29 novembro 2023

Mulher negra: STF sem representatividade é reflexo do racismo estrutural

Indicação de Flávio Dino ao STF é mais uma demonstração do racismo estrutural no Brasil

O Supremo Tribunal Federal (STF) é o órgão máximo do Poder Judiciário brasileiro. É composto por onze ministros, nomeados pelo presidente da República e aprovados pelo Senado Federal. A indicação de uma mulher negra para o STF seria um passo importante para a representatividade da população negra no Poder Judiciário, instância historicamente dominada por homens brancos.

No fundo, já sabíamos que não daria. Mas lutamos porque nossa essência é essa, foi assim a comunidade negra do Brasil chegou até aqui, resistindo e sonhando. No entanto, esse não é um texto para lamentar o ocorrido.

Foto: Arquivo Pessoal | Lívia Teodoro

A experiência de ser uma pessoa preta no Brasil é profundamente piorada pelo conhecimento e politização. O que é contraditório, afinal, a educação é ferramenta fundamental para a superação do racismo estrutural e para o avanço da comunidade afro-brasileira. O que acontece, é que especialmente a politização nos obriga a conviver com uma branquitude supostamente progressista, mas, só até a página 13. Uma branquitude que, embora se declare de esquerda e antirracista, é incapaz de abdicar dos privilégios consolidados ao longo de séculos em prol do combate do racismo estrutural.

Desde o anúncio do nome de Flávio Dino para ocupar a vaga da ministra Rosa Weber no STF, no último dia 27 de novembro, instalou-se um clima de “não reclame, com Bolsonaro era pior”. A tônica usada para silenciar o movimento negro que bancou uma campanha internacional exigindo que o presidente Lula indicasse uma mulher negra para ocupar a vaga deixada após a aposentadoria da Ministra Rosa Weber. A campanha recebeu o apoio de artistas, intelectuais e políticos de todo o mundo.

Não há discordância de que o governo de Jair Messias Bolsonaro foi pior, bem pior. Foram 4 anos de corrupção, genocídio e a aplicação da necropolítica em larga escala, onde o racismo mudou os rumos da pandemia de COVID-19, tornando a população negra mais vulnerável. E foi exatamente por isso que nós, mulheres negras, tiramos o genocida da presidência. A branquitude não precisa nos contar sobre isso, afinal, nós estávamos na linha de frente lutando contra o bolsonarismo, vimos o processo. Somos o processo.

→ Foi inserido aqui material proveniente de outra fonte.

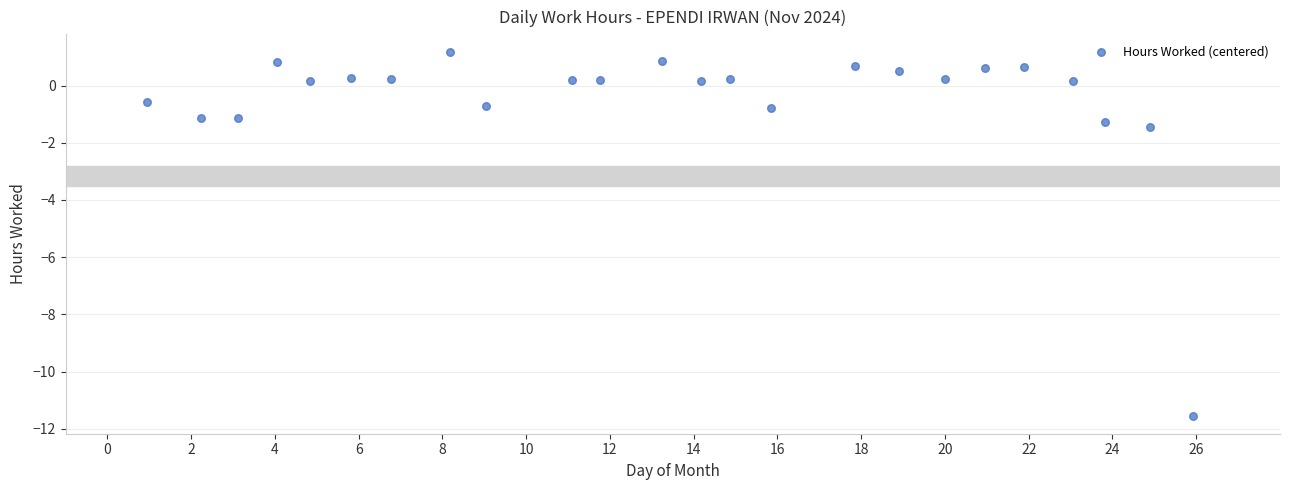

What is the range of X values (max minus min)?

25.0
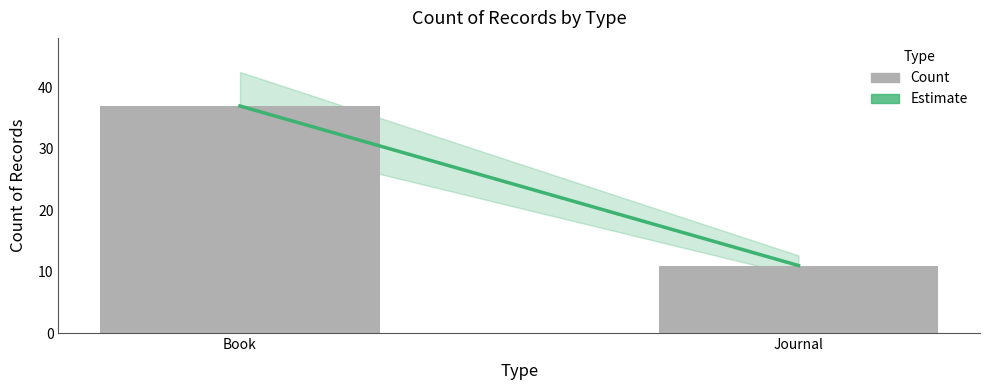

Which category has the lowest value across all series?

Journal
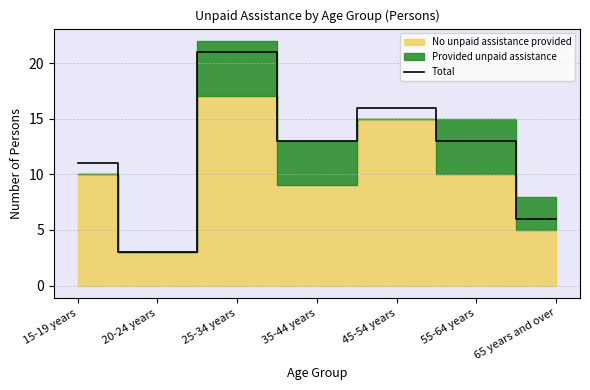

What is the difference between the values at 65 years and over and 25-34 years?

15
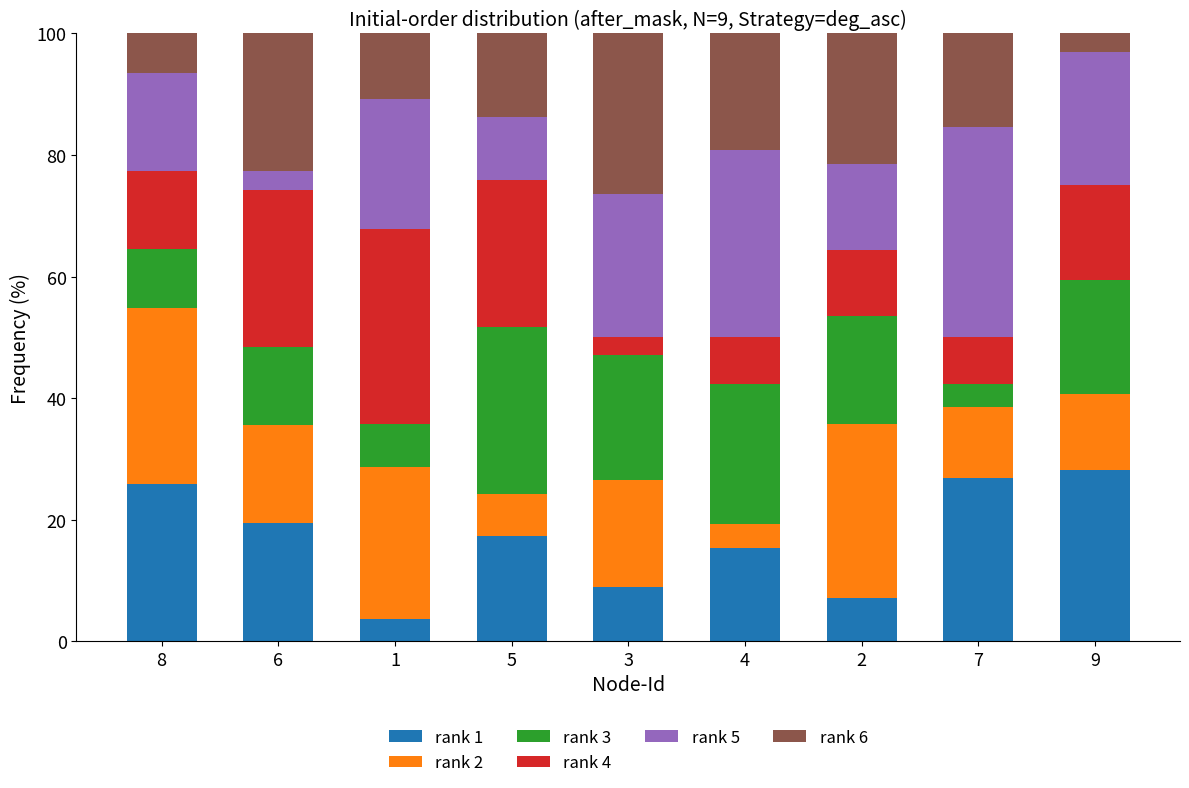

What is the total value across all series at 1?

100.0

Foto: REUTERS/UESLEI MARCELINO

Em primeiro de janeiro estivemos representadas na posse presidencial, na figura da Aline Souza, quando pela primeira vez na história o presidente eleito recebeu a faixa presidencial das mãos de uma representante das mulheres negras brasileiras, mas, a porta do poder foi fechada na nossa cara ali. A negação de indicar uma mulher negra para o STF mostra que mulheres negras dão engajamento em fotos como esta, mas, jamais ocupando espaços de tomada de decisão.

Também foi graças ao movimento de mulheres negras que Lula foi eleito presidente em outubro 2022, no entanto, a dívida que estamos cobrando têm muito mais de um ano. Ao indicar Flávio Dino para ocupar a vaga no STF, Lula demonstra que escolheu ser mais um presidente a empurrar com a barriga o início da reparação de dívida histórica.

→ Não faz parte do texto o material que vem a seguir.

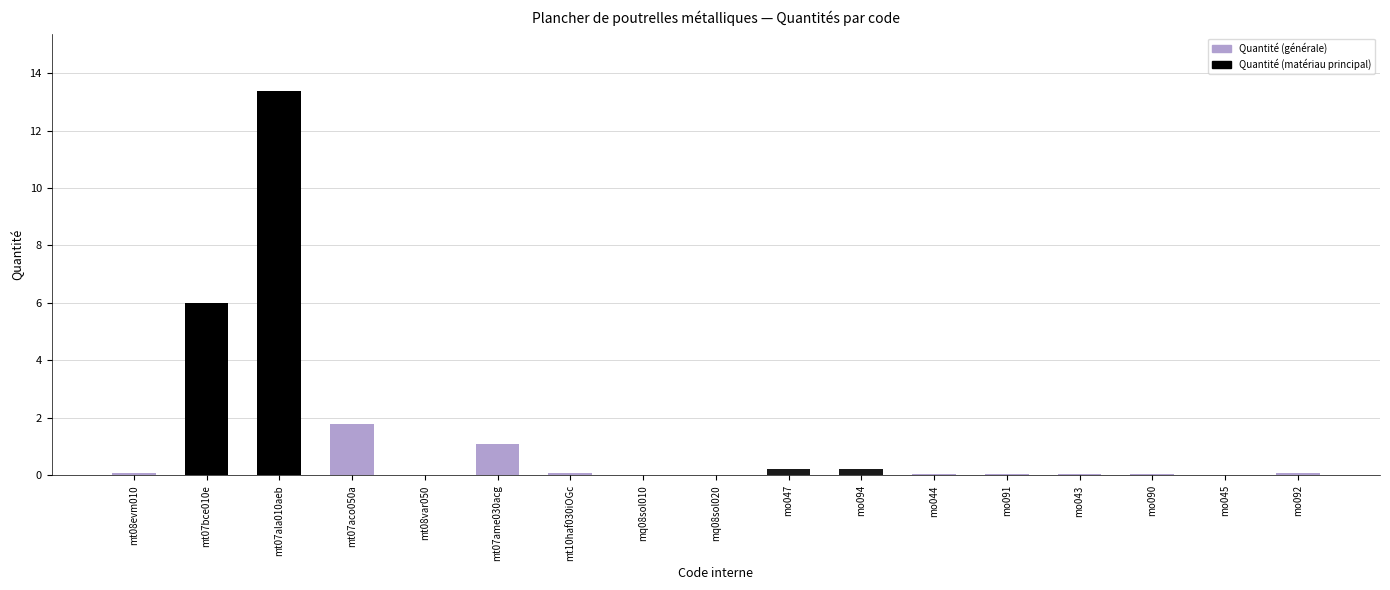

What is the sum of all values?

23.2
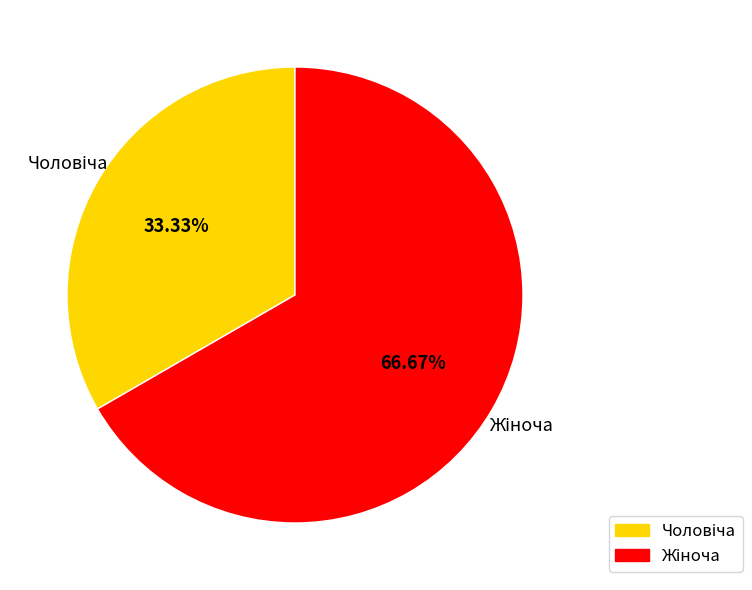

Does any single category account for the majority?

Yes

São mais de 500 anos e durante esse tempo, o Brasil colocou as mulheres negras onde queria, nos tirando de tantos outros lugares, mas mantendo o compromisso de não considerar a dívida secular que têm com esta parcela da população.

Com isso, a branquitude encontrou uma nova justificativa para seguir sendo racista: a defesa de uma suposta governabilidade. Mas, o que essa branquitude nunca assumirá é que estamos todos numa piscina muito funda e quando a água bate na bunda da parcela privilegiada da população, brancos, significa que as mulheres negras já se afogam há muito tempo. E na defesa desta suposta governabilidade, o pacto narcísico da branquitude se afirma, colocando em segundo plano a cobrança por direitos historicamente negados a população negra.

A indicação de Flávio Dino para o STF é um descaso com a população negra do Brasil. É mais uma demonstração de que o racismo estrutural está vivo e forte no nosso país.

No entanto, a luta não acaba aqui. Os movimentos negros seguirão se organizando e pressionando as autoridades para que, um dia, tenhamos a primeira mulher negra ministra do STF. Essa é uma luta justa e necessária, que deve ser apoiada por todos que se preocupam com a democracia e a justiça social no Brasil. Sabemos que esse é um caminho longo e difícil, mas estamos dispostas a percorrer todos os obstáculos para conquistar nossos direitos.